All right, great. Thank you very much for that call. That's helpful. And then second question for me. You know, you guys always kind of position Verano as being, you know, premium product. That's a way to differentiate yourself. You know, a lot of your peers, as you're seeing some pricing pressure in some of the markets, particularly on value and mainstream, looking to improve yields and shift a little bit more towards premium segment. So I just wanted to get, you know, some commentary from you in terms of, how you see that competitive dynamic evolving in terms of the premium segment, you know, whether or not you think there's going to be the availability for them to shift up from mainstream maybe to premium with the current cultivation assets and how you kind of see that, you know, category evolving for you guys. Thank you.

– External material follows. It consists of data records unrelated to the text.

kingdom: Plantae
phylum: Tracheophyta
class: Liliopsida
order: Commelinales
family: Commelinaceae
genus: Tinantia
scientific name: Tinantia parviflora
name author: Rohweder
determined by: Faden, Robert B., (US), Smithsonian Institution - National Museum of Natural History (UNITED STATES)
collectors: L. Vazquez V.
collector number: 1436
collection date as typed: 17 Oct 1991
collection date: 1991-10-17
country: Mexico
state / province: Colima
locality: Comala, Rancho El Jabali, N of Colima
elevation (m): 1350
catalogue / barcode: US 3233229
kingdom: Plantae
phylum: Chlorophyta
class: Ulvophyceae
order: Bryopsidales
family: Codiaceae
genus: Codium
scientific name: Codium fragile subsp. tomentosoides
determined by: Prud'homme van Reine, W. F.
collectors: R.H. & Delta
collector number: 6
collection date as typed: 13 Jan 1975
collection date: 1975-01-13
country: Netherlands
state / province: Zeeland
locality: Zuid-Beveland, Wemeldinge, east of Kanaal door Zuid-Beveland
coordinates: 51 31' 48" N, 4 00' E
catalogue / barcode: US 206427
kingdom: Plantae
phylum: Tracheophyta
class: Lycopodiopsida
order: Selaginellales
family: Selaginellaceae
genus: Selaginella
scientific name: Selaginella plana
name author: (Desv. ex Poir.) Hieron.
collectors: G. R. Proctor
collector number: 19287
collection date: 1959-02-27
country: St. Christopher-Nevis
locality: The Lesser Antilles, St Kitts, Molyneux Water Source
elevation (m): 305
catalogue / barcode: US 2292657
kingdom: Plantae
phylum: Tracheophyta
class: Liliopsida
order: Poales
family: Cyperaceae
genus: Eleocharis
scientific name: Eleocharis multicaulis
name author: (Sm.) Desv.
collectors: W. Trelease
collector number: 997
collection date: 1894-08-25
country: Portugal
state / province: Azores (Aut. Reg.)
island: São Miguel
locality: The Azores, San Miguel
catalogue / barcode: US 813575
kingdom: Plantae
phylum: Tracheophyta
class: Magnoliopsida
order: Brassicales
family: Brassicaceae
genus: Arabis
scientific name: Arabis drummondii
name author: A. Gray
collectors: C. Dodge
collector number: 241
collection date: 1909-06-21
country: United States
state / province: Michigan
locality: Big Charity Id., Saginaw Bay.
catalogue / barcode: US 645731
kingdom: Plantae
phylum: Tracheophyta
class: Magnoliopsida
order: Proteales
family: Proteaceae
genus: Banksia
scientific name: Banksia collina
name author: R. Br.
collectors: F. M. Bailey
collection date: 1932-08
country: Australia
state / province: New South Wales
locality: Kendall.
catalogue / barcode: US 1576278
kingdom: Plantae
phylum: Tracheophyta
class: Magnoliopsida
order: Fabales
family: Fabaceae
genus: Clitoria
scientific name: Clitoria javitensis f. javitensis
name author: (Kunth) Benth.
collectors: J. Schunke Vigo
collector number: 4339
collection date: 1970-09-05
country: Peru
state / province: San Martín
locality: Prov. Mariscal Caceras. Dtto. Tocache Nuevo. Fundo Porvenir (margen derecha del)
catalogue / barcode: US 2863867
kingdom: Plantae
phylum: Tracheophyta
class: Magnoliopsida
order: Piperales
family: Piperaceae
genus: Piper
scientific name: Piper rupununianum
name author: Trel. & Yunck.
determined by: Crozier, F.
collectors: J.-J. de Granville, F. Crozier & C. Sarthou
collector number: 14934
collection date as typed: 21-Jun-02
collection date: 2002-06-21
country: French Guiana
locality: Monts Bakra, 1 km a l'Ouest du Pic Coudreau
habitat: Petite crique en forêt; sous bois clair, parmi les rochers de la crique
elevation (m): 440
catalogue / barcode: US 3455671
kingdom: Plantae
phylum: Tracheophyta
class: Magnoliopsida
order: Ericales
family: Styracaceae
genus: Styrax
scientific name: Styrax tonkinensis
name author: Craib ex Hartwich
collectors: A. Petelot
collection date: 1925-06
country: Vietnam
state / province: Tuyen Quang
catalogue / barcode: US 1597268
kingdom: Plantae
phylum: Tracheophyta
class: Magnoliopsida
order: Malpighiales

Good question. Easier said than done, right? When you're growing a million square feet of canopy, two million square feet of canopy, whatever the case may be, very difficult to keep consistency. But there are many operators out there that do offer premium offerings. We see them in multiple markets. And there's room for everyone, right? People like variety, and competition is not something that we're worried about. We've built a tremendous business here. We have great people. We welcome more competition, and we feel they can only make us look even better. That's how we look at it, and that's how we feel about the outcome looking for us in the future. I mean, we love premium offering. We can continue to bring our new SKUs and form factors in every single market, but our flower will always be our namesake.
Makes sense. Thanks for the detail, and congrats again on the quarter. Thanks, Aaron.
I will now turn the call back over to George Arcos for close remarks.
I thank you, everyone, for joining us today. We'd like to wish you happy holidays, and we look forward to the next call.
Ladies and gentlemen, this concludes today's conference call. You may now disconnect.